As is typical of my working method, my first intention is to for the outer packaging to reflect the tone and feeling of it's contents. And to me, this patchwork collection of pathwork films reminded me of my early days rummaging around the dusty old shelves of Chinese video rental shops in somewhat seedy parts of town. As I've chronicled previously, this lead me to spend so much time in one particular shop in suburban Maryland, VIDEO CITY, that I eventually married the owner. Now our store is long gone, but the wife (and hundreds of VHS tapes I couldn't part with) remain.

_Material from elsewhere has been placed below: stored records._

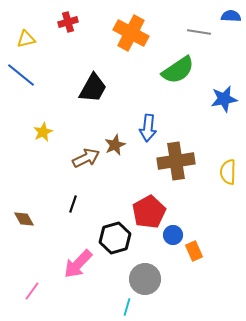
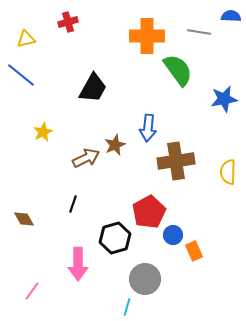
orange cross: moved 16 px right, 3 px down; rotated 28 degrees counterclockwise
green semicircle: rotated 92 degrees counterclockwise
pink arrow: rotated 44 degrees counterclockwise
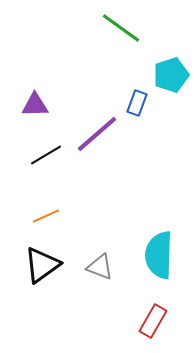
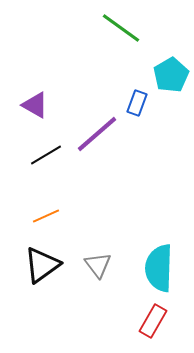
cyan pentagon: rotated 12 degrees counterclockwise
purple triangle: rotated 32 degrees clockwise
cyan semicircle: moved 13 px down
gray triangle: moved 2 px left, 2 px up; rotated 32 degrees clockwise
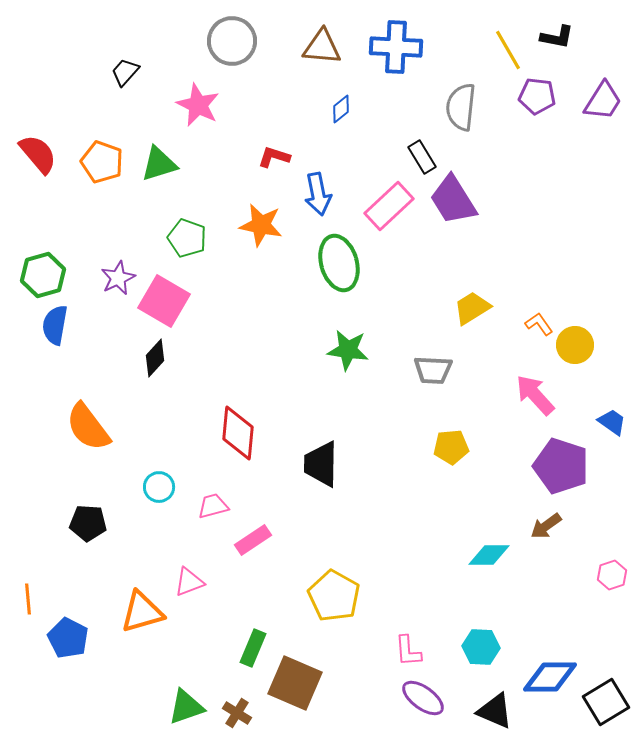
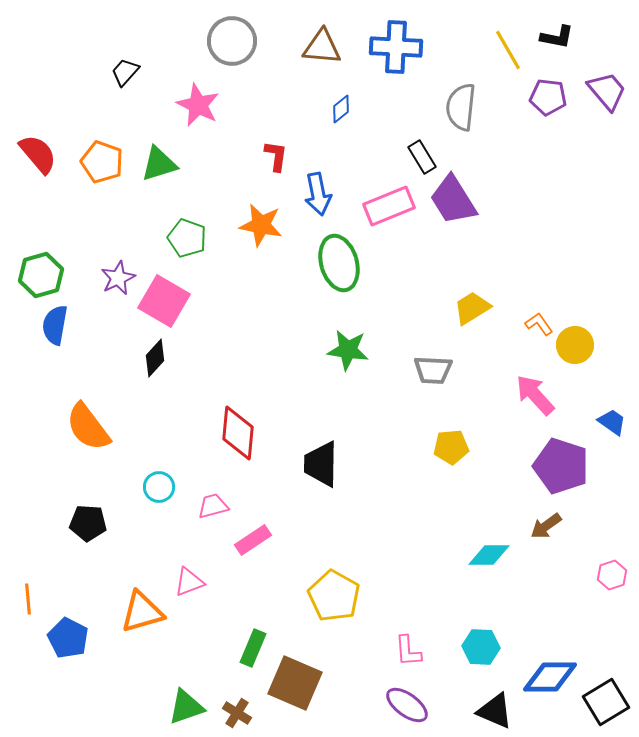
purple pentagon at (537, 96): moved 11 px right, 1 px down
purple trapezoid at (603, 101): moved 4 px right, 10 px up; rotated 72 degrees counterclockwise
red L-shape at (274, 157): moved 2 px right, 1 px up; rotated 80 degrees clockwise
pink rectangle at (389, 206): rotated 21 degrees clockwise
green hexagon at (43, 275): moved 2 px left
purple ellipse at (423, 698): moved 16 px left, 7 px down
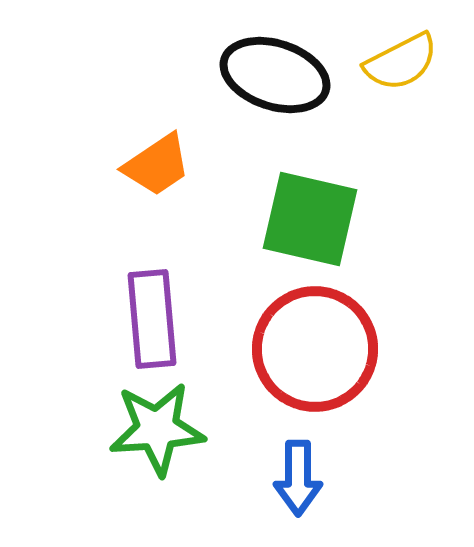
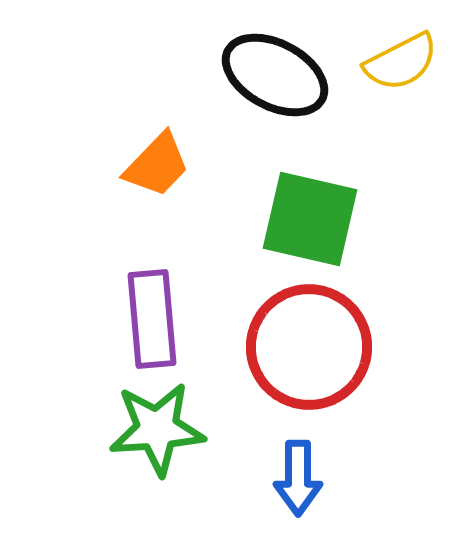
black ellipse: rotated 10 degrees clockwise
orange trapezoid: rotated 12 degrees counterclockwise
red circle: moved 6 px left, 2 px up
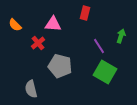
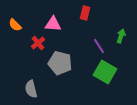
gray pentagon: moved 3 px up
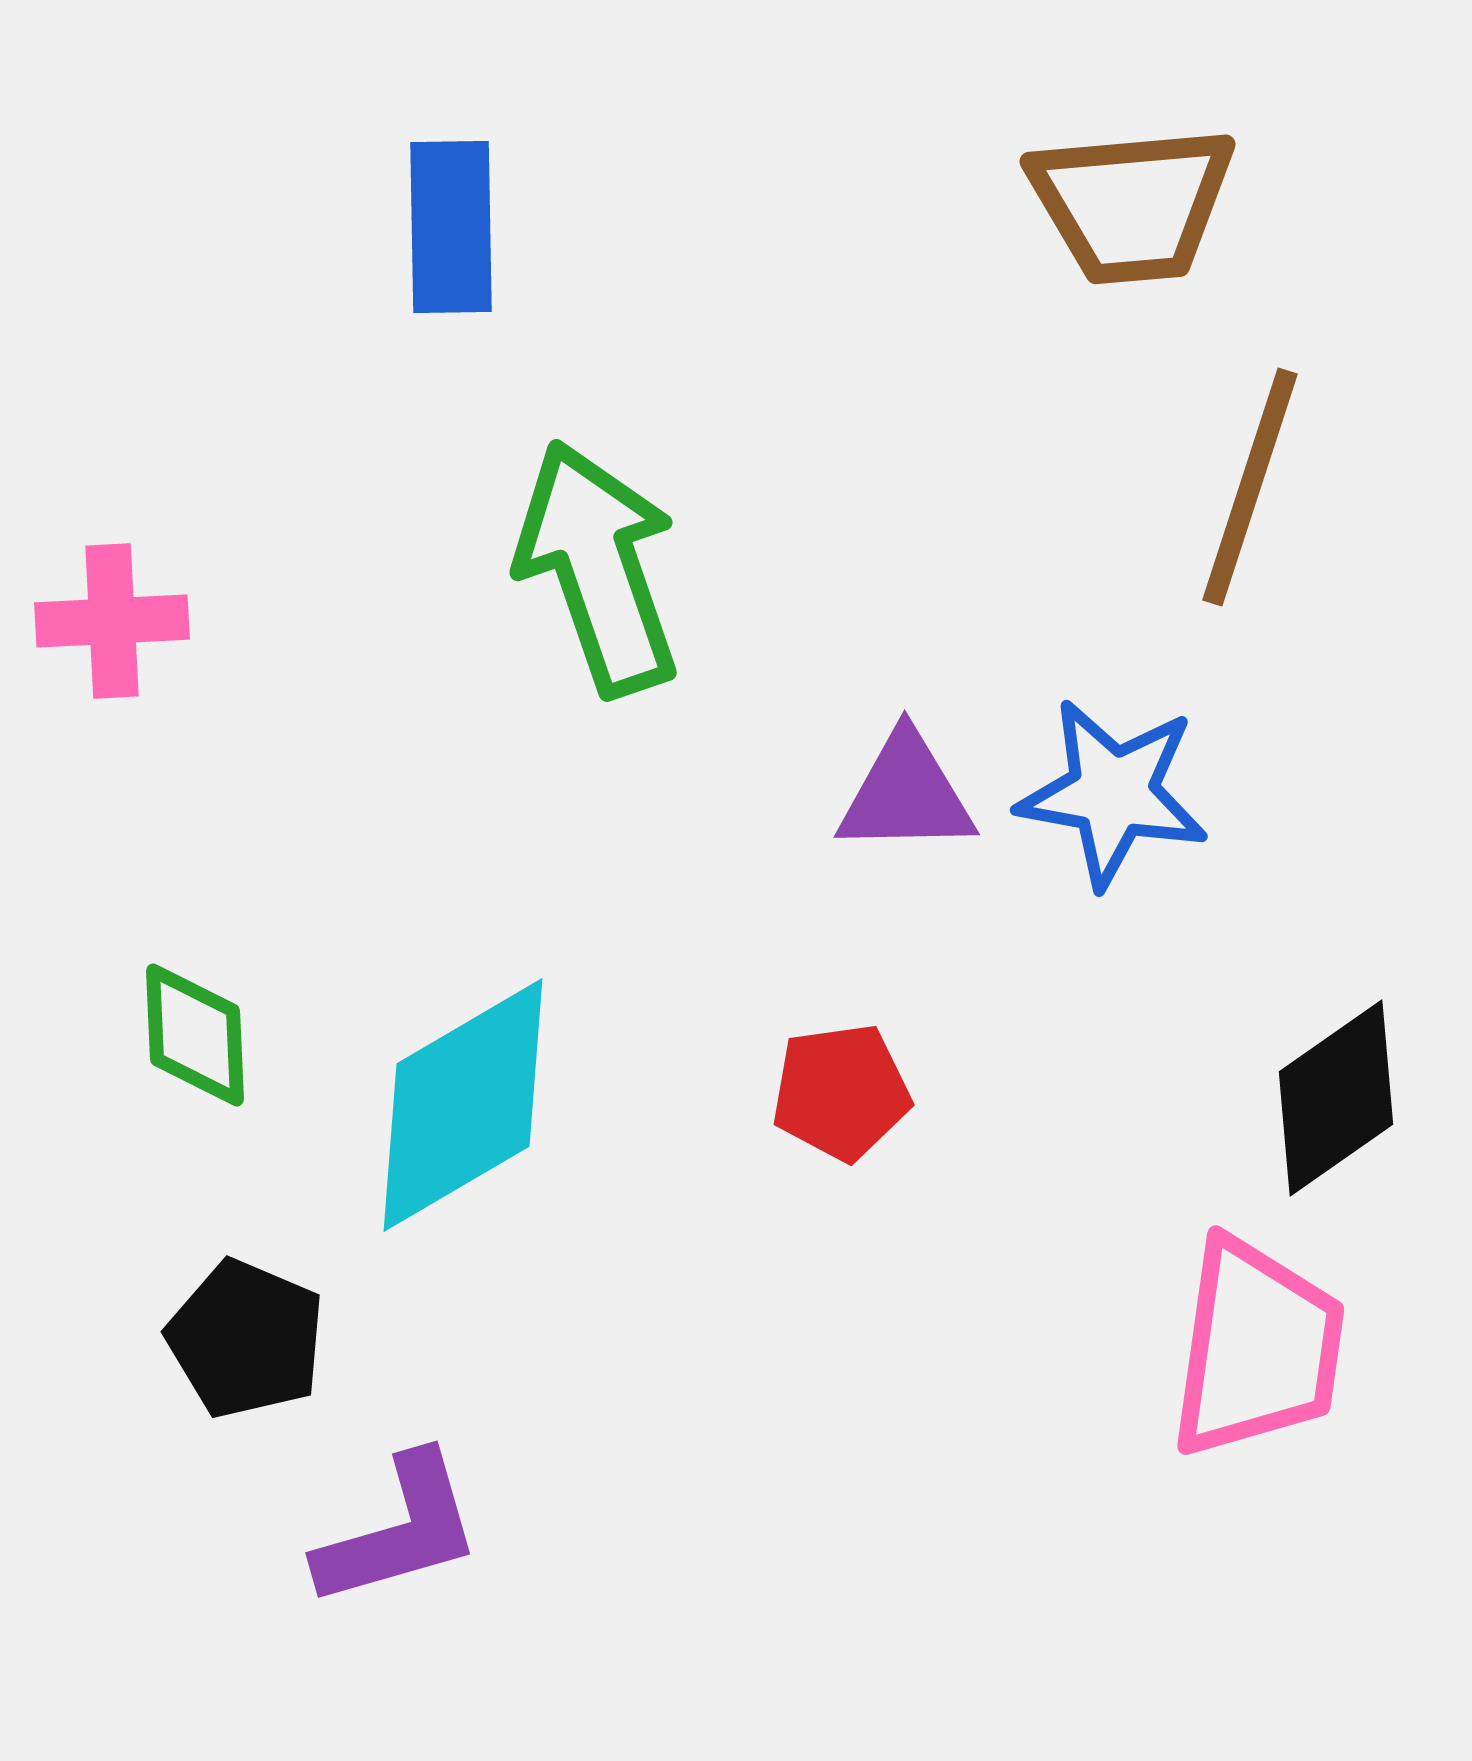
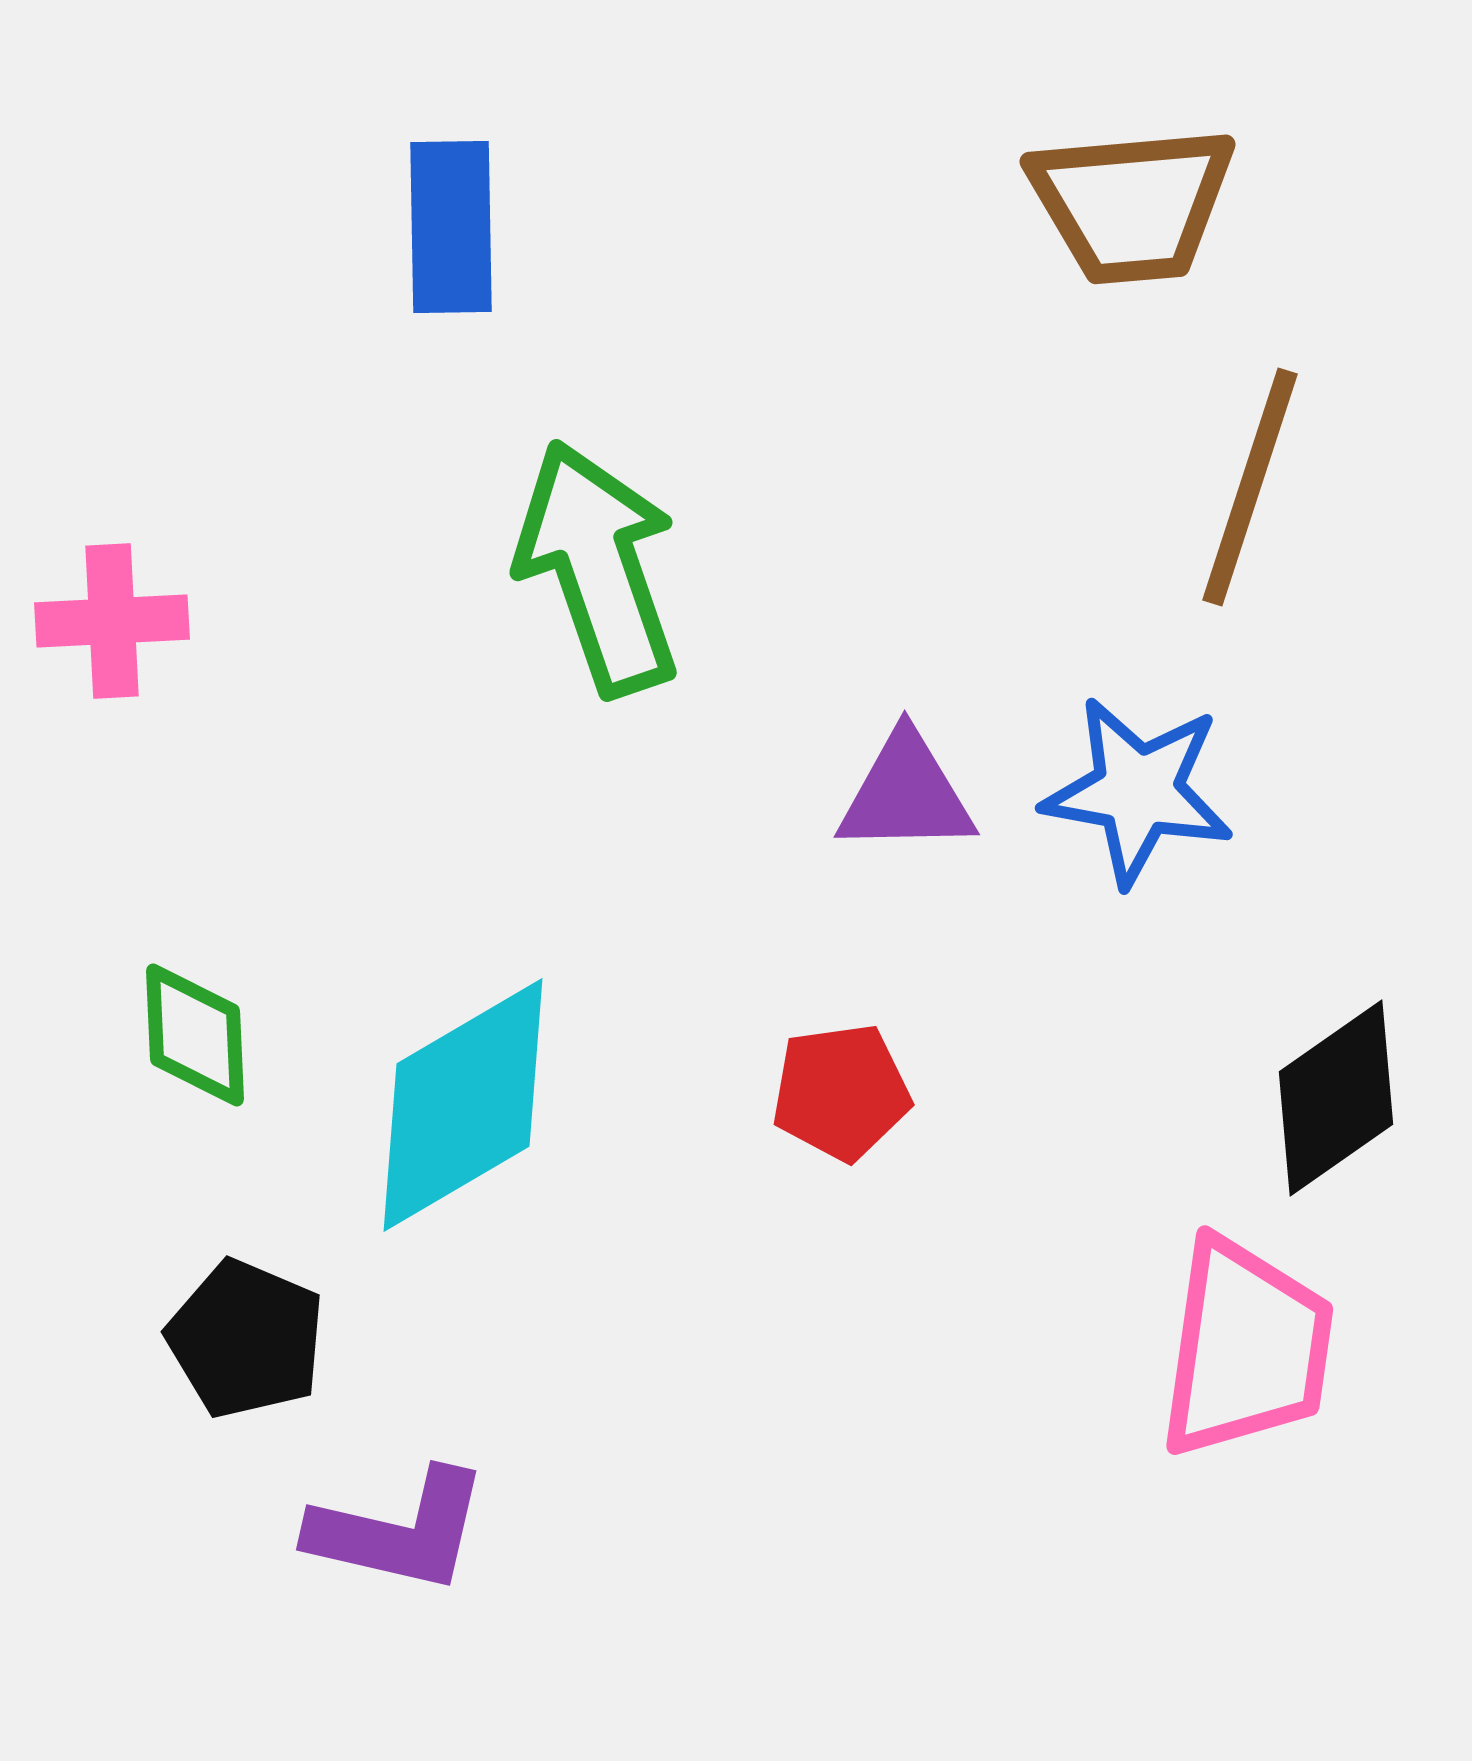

But something about this Chang Cheh collection triggered a memory from the old video store. My wife would constantly get new Hong Kong movie posters with every shipment of tapes. She'd put up some new ones, and take down soem old ones. And what did she do with the old posters? Well, grab a seat HK movie collectors and take a deep breath... she would CUT THEM UP INTO LITTLE SQUARES and use the reverse blank side as scrap notepaper on the counter for customers to use to scribble on when communicating in Mandarin, Cantonese or even broken English. As a matter of fact I still have some cherished "squares" of a ROBOTRIX poster somewhere. I eventually stopped her from doing that for the most part, and bought her a notepad. But these discarded, faded and torn old poster scraps somehow informed my visual approach to this package. The movies are old so. The package should remind buyers of the excitement we felt digging through those forgotten shelves discovering an old movie that you'd never seen, featuring a faded photo of one of your Martial Arts heroes. Our hearts beat like finding lost gold. So, from the distressed background to the photo collage to the "carved colossus" title treatment. Even the tarnished copper metal corners which are taken from an old Chinese jewlery box I own. It's all meant to evoke those old patchwork memories for fans of these films. While still presenting them with a clarity that was impossible outside a theater. We are living in a golden age for physical media collectors. But for how much longer is anyone's guess.
FURIOUS SWORDS AND FANTASTIC WARRIORS: THE HEROIC CINEMA OF CHANG CHEH.
The two inlays are designed to be placed side by side making a diptych.
The turquoise tone was a color I haven't used much in my designs lately and it made me think "old". I felt this was the appropriate time for its return. The circular stickers are the type of thing my wife would apply to the tapes to indicate if it has Mando or Canto dialogue, so I wanted to include an homage.
And my book cover design also has that "UV-damaged from months in an old shop window" appeal... and is more than ready for my wife to rip into small pieces. (Damn it honey, that was Jackie Chan!)